Coronavirus SSP Rebate Scheme Re-opened

The UK Government initially launched the Coronavirus Statutory Sick Pay Rebate Scheme (SSPRS) in March 2020  to help employers with recovery from the pandemic. This “old” scheme ended on 30 September 2021 and the portal for submitting claims under the old scheme closed on 31 December 2021 for any absences until 30 September 2021. There are no SSP reclaim options for the period from 1 October – 20 December 2021 inclusive.

However, Rishi Sunak announced the reintroduction of the SSPRS on 21 December 2021 as part of a £1bn support package for businesses impacted by the Omicron variant of Covid-19. The re-opening of the Scheme covers Covid-related sickness absences occurring from 21 December 2021. The portal for reclaiming will launch in mid-January 2022 but claims can be backdated for any absence beginning on or after 21 December 2021. This portal can be accessed through the government website (gov.uk) with a Government Gateway User ID – this should have been provided upon registration to PAYE Online.

The Scheme covers the cost of 2 weeks’ SSP per employee for Covid-related absences to employers with fewer than 250 employees; for example, for employees who tested positive for Covid or were instructed to self-isolate. It does not allow recovery for any SSP paid for non-coronavirus related absence. To be eligible, employers must be based in the UK; employed fewer than 250 employees as of 30 November 2021; had a PAYE payroll scheme as of 30 November 2021; and have already paid their employee’s Covid-related SSP. It is possible to make a claim under the new scheme for an employee who was previously claimed for under the old scheme. The two-week time limit essentially ‘resets’ in this regard.

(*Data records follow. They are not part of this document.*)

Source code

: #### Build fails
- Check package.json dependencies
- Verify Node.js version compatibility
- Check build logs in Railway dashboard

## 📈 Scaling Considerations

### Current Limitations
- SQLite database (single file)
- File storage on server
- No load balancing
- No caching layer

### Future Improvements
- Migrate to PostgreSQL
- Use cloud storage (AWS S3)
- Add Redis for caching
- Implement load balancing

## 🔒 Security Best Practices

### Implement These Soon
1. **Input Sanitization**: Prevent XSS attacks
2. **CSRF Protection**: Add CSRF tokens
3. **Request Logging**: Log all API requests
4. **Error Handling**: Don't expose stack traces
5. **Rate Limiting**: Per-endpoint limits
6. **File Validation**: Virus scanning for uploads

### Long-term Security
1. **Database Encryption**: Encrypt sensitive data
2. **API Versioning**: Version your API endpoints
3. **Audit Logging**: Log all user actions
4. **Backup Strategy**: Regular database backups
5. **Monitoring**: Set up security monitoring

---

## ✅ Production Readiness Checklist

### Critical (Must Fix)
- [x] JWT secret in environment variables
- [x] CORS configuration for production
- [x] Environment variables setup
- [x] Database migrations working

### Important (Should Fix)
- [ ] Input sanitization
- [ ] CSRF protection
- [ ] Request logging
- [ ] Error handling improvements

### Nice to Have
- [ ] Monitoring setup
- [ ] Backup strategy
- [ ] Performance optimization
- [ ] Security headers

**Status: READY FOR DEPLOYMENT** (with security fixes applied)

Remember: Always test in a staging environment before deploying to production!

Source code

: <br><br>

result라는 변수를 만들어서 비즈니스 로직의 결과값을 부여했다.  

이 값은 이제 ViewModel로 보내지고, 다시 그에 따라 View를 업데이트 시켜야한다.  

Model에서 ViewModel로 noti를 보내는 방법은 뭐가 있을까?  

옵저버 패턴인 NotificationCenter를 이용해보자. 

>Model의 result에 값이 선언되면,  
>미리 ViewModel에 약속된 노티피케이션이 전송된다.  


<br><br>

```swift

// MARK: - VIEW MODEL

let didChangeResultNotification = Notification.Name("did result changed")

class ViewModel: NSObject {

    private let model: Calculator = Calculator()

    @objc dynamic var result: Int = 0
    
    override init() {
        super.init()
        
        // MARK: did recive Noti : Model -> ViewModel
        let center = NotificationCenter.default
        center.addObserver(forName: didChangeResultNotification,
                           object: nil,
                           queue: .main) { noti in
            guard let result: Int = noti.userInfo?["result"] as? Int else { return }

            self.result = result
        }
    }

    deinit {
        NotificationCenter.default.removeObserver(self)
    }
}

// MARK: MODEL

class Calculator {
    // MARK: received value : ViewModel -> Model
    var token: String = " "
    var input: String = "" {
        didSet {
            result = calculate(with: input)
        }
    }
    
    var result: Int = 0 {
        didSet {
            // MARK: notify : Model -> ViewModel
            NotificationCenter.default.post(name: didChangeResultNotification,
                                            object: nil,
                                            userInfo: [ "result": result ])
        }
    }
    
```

Specific eligibility criteria apply to the payment of SSP, including minimum average earnings of £120 per week (increasing to £123 on 6 April 2022) and the requirement to be sick/self-isolating for a minimum period of 4 calendar days (the qualifying days). Under the previous SSP Rebate Scheme, the waiting days were suspended for Covid-related absences to enable employers to pay SSP from the first qualifying day of sickness.  It is anticipated that this rule will continue when the scheme re-opens in January 2022.

HMRC will be undertaking audits of the use of the scheme and take appropriate action to withhold or recover payments which are found to be dishonest or inaccurate. Where employers knowingly and deliberately provide false or misleading information to benefit from the claim, they may face penalties of up to £3,000. As such, organisations must keep records of the dates the employee was off sick; which of these days were qualifying days; the Covid-related reason why they were off work; and the employee’s National Insurance Number. This information must be stored for 3 years from the date that employers receive payment for their claim.